I’ll stop now with the “backgrounder” of transitioning to this next stage of my travels. My next updates will be more “destination-based”… but this first day in London was spent mostly getting myself ready, and that was the necessary travel preparations.
Officially settled in, and after a short nap, I simply wandered around without a plan along Kensington High Street not far from my hostel. High Street is British for “Main Street,” and Kensington was definitely a very nice, wealthy part of London. I stopped for a burger and chips (didn’t feel like fish), and experienced my first real challenge with someone not having a clue what I was saying. Yes, in England!! See, many store workers I found were British immigrants who had learned English according to the British accent. Here I was speaking English, but with a completely different sound. It was very difficult to communicate. And, believe it or not, I found the true “English Accent” very difficult to understand… it’s quite different from what I term “BBC English” which is smooth and easy to comprehend. Despite the communication barrier, I still found Londoners to be extremely courteous.

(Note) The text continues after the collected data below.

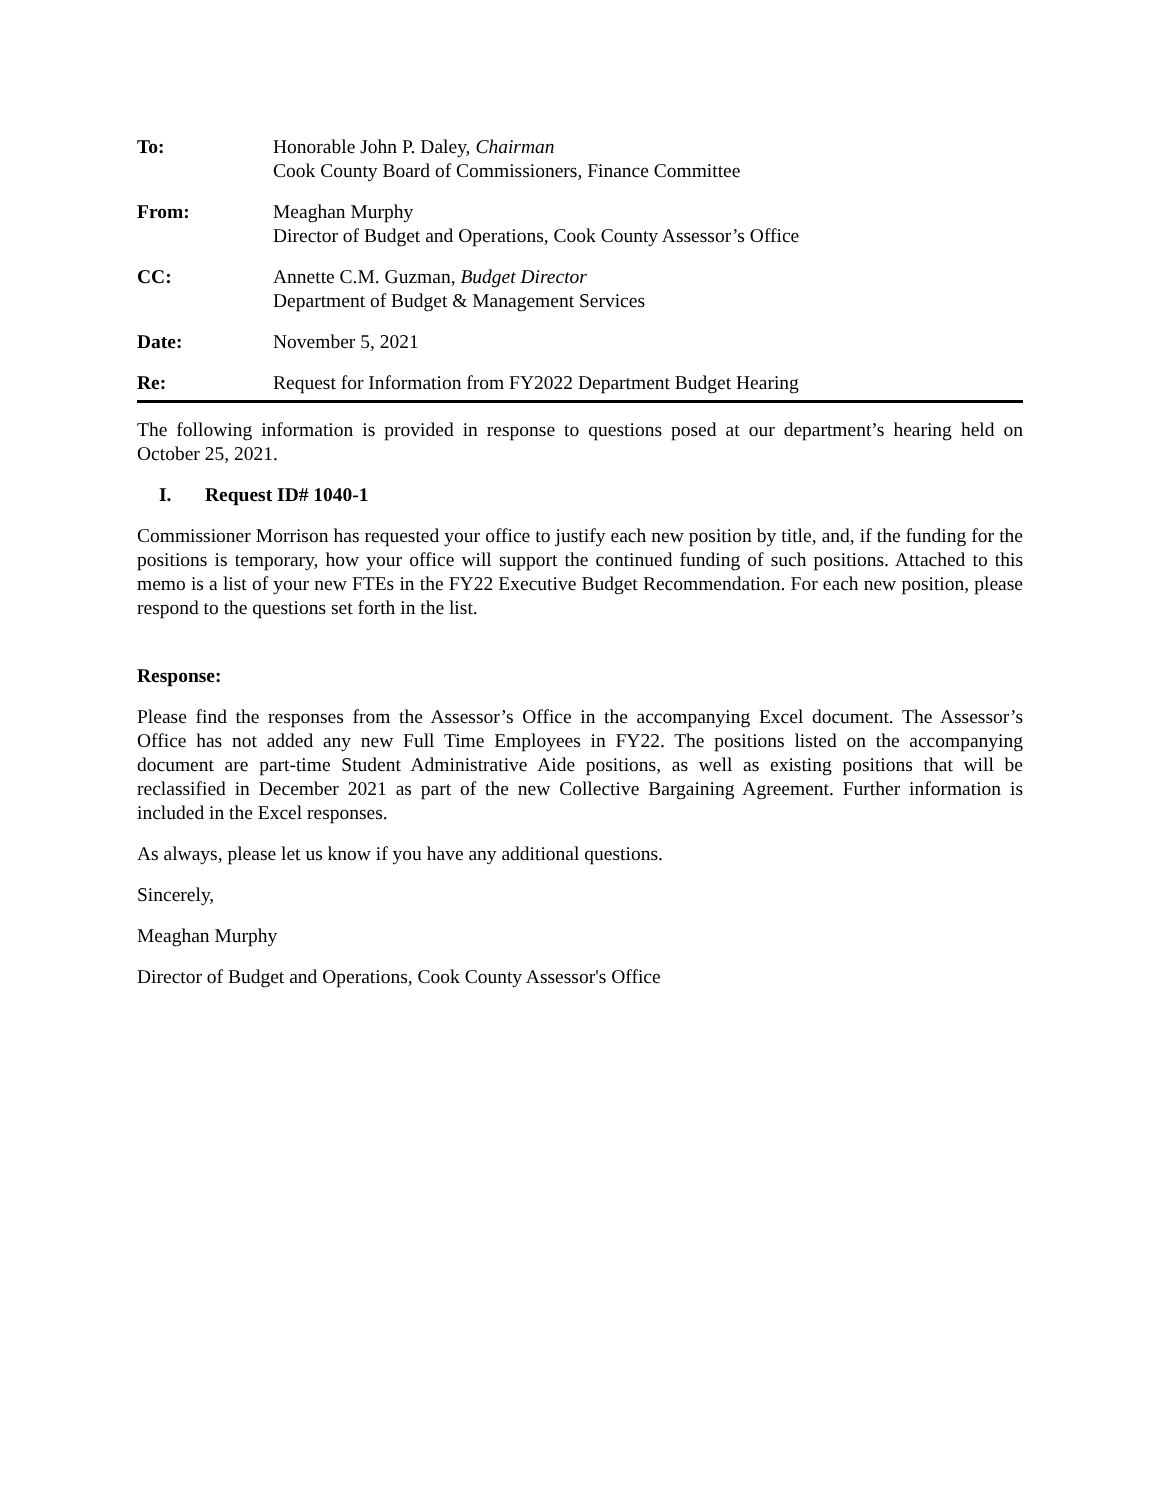To: Honorable John P. Daley, Chairman
Cook County Board of Commissioners, Finance Committee
From: Meaghan Murphy
Director of Budget and Operations, Cook County Assessor’s Office
CC: Annette C.M. Guzman, Budget Director
Department of Budget & Management Services
Date: November 5, 2021
Re: Request for Information from FY2022 Department Budget Hearing
The following information is provided in response to questions posed at our department’s hearing held on October 25, 2021.
I. Request ID# 1040-1
Commissioner Morrison has requested your office to justify each new position by title, and, if the funding for the positions is temporary, how your office will support the continued funding of such positions. Attached to this memo is a list of your new FTEs in the FY22 Executive Budget Recommendation. For each new position, please respond to the questions set forth in the list.
Response:
Please find the responses from the Assessor’s Office in the accompanying Excel document. The Assessor’s Office has not added any new Full Time Employees in FY22. The positions listed on the accompanying document are part-time Student Administrative Aide positions, as well as existing positions that will be reclassified in December 2021 as part of the new Collective Bargaining Agreement. Further information is included in the Excel responses.
As always, please let us know if you have any additional questions.
Sincerely,
Meaghan Murphy
Director of Budget and Operations, Cook County Assessor's Office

The joy of wandering without a real plan is surprising yourself with what you find. Down Kensington High Street I noticed a rather official-looking side street blocked off by police guard. I also noticed lots of people walking through the police guard, so I joined them. I had stumbled upon Kensington Palace and the very beautiful grounds of Kensington Gardens (and neighboring Hyde Park). What a great find. Walking around the grounds and trekking through the park gave me an important conclusion: late Spring is quite simply the very best time to visit Europe! The park helped me relax and regain my energy.

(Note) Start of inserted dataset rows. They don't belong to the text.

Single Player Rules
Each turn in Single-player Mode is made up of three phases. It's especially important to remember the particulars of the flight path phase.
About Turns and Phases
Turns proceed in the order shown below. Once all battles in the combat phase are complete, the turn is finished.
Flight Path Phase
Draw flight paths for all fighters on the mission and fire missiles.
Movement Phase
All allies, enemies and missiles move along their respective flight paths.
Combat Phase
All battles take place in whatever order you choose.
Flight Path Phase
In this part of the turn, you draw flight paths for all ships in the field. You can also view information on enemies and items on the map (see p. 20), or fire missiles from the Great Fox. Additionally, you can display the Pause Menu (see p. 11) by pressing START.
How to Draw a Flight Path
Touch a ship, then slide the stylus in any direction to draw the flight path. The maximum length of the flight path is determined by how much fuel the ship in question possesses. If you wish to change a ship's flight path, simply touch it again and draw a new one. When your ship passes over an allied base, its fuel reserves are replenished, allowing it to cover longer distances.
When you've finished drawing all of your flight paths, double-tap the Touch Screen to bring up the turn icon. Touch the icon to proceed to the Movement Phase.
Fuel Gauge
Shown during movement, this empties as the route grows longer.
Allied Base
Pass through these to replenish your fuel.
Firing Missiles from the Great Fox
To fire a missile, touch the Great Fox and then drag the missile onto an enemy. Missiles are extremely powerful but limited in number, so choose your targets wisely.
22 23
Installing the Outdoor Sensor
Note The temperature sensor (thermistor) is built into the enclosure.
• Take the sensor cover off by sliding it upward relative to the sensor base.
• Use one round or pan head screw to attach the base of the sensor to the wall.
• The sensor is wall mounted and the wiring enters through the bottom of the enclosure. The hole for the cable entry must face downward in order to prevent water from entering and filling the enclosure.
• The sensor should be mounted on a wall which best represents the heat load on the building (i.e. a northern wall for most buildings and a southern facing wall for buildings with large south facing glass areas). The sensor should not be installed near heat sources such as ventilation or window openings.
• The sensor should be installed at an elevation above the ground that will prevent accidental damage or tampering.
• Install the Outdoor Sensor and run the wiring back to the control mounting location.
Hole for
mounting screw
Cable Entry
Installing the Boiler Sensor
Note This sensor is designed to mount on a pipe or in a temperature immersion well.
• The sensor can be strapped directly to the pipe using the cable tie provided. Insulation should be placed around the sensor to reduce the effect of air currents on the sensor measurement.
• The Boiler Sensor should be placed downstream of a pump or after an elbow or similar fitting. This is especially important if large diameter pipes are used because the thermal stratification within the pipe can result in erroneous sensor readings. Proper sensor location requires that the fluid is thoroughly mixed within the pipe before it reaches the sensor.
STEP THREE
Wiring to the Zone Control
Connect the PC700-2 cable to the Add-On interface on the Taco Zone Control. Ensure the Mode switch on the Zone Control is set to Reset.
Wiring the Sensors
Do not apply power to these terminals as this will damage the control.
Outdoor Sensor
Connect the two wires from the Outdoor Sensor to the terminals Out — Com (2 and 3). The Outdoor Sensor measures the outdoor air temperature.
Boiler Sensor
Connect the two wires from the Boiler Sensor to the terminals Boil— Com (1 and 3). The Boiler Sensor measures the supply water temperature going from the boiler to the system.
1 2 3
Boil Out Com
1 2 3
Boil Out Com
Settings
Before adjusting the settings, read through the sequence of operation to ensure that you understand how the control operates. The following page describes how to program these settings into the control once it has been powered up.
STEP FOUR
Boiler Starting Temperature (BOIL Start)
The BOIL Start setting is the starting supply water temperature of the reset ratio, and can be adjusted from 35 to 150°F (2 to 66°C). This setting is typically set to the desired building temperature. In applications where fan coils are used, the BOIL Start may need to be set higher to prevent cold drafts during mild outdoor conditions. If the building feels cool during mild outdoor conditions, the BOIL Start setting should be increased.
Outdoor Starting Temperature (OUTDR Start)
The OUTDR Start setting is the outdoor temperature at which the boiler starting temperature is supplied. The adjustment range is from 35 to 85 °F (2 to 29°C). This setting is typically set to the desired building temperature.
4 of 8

I took a double decker bus back the hostel to get ready for my evening play. The busses have all been modernized from the old, pollution-spewing legends. Many of the telephone boxes (though still red) had also been modernized.
From the hostel, across the underground line (great subway system!) to Piccadilly Circus and into London’s West End. I was very excited to see my evening play!

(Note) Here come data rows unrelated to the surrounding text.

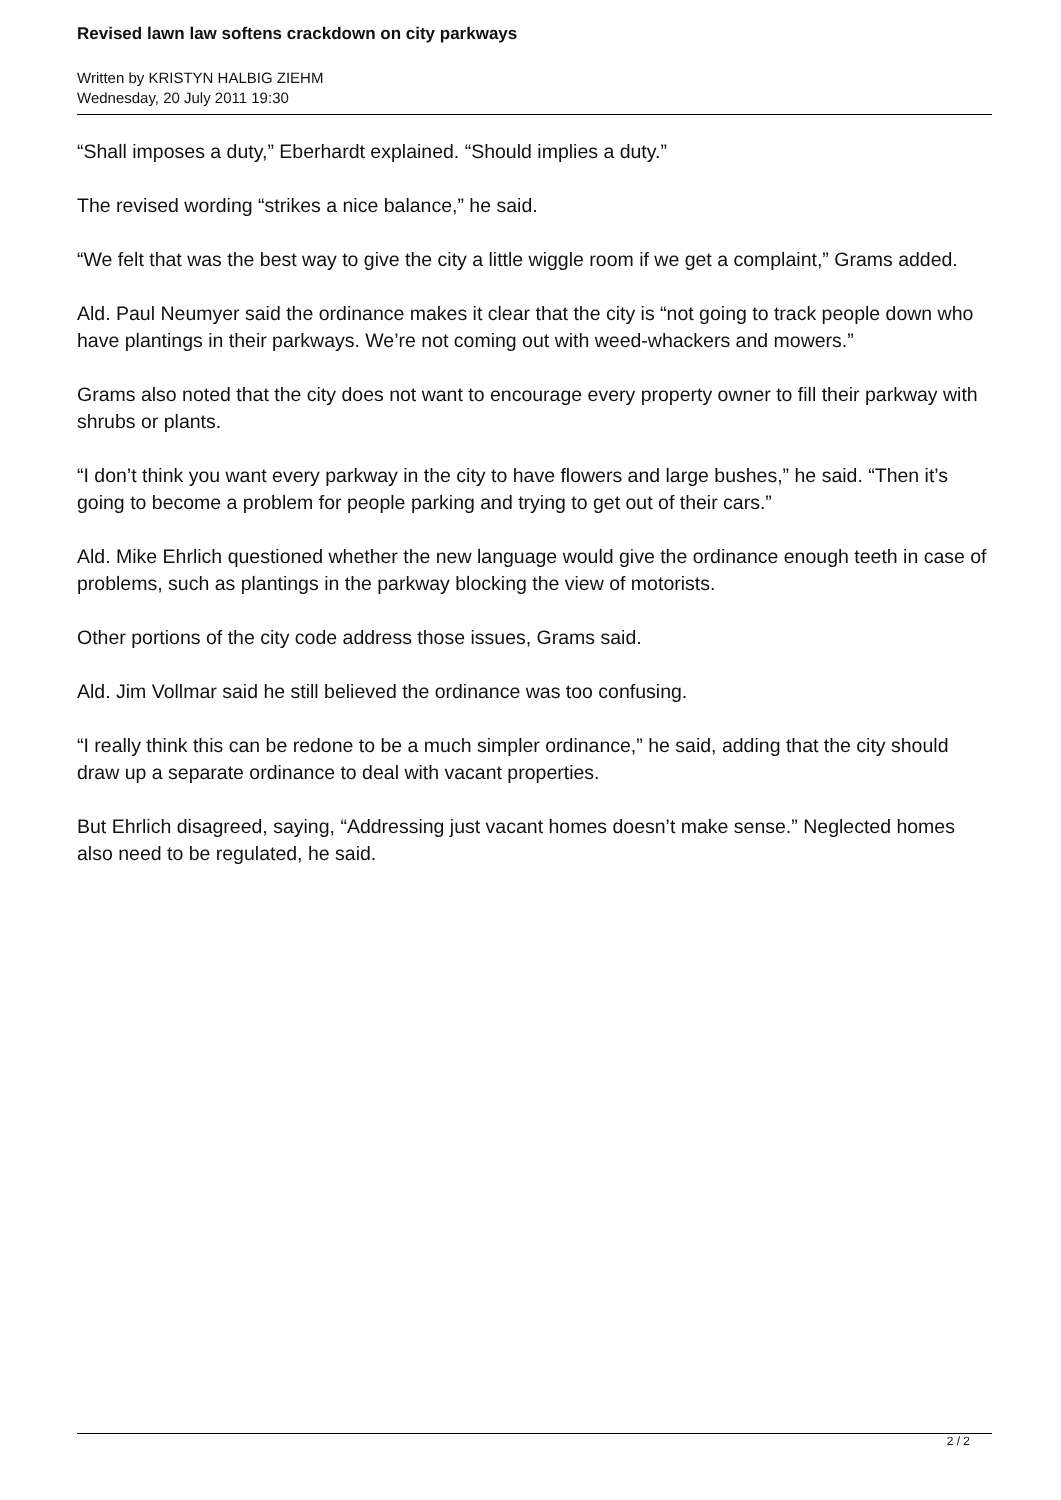Revised lawn law softens crackdown on city parkways
Written by KRISTYN HALBIG ZIEHM
Wednesday, 20 July 2011 19:30
“Shall imposes a duty,” Eberhardt explained. “Should implies a duty.”
The revised wording “strikes a nice balance,” he said.
“We felt that was the best way to give the city a little wiggle room if we get a complaint,” Grams added.
Ald. Paul Neumyer said the ordinance makes it clear that the city is “not going to track people down who have plantings in their parkways. We’re not coming out with weed-whackers and mowers.”
Grams also noted that the city does not want to encourage every property owner to fill their parkway with shrubs or plants.
“I don’t think you want every parkway in the city to have flowers and large bushes,” he said. “Then it’s going to become a problem for people parking and trying to get out of their cars.”
Ald. Mike Ehrlich questioned whether the new language would give the ordinance enough teeth in case of problems, such as plantings in the parkway blocking the view of motorists.
Other portions of the city code address those issues, Grams said.
Ald. Jim Vollmar said he still believed the ordinance was too confusing.
“I really think this can be redone to be a much simpler ordinance,” he said, adding that the city should draw up a separate ordinance to deal with vacant properties.
But Ehrlich disagreed, saying, “Addressing just vacant homes doesn’t make sense.” Neglected homes also need to be regulated, he said.
2 / 2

I scored heavily-discounted tickets to Les Miserables online about two months before leaving the ship! I had never seen the musical before, and the performers on board had several songs from it in one of their performances – so I was really stoked. Especially to sit in the third row! I was so close that Valjean actually nodded appreciation to me when I stood up to give a standing ovation. Best. Musical. Ever.
I promptly returned to bed – completely tired out, but excited for another day in London.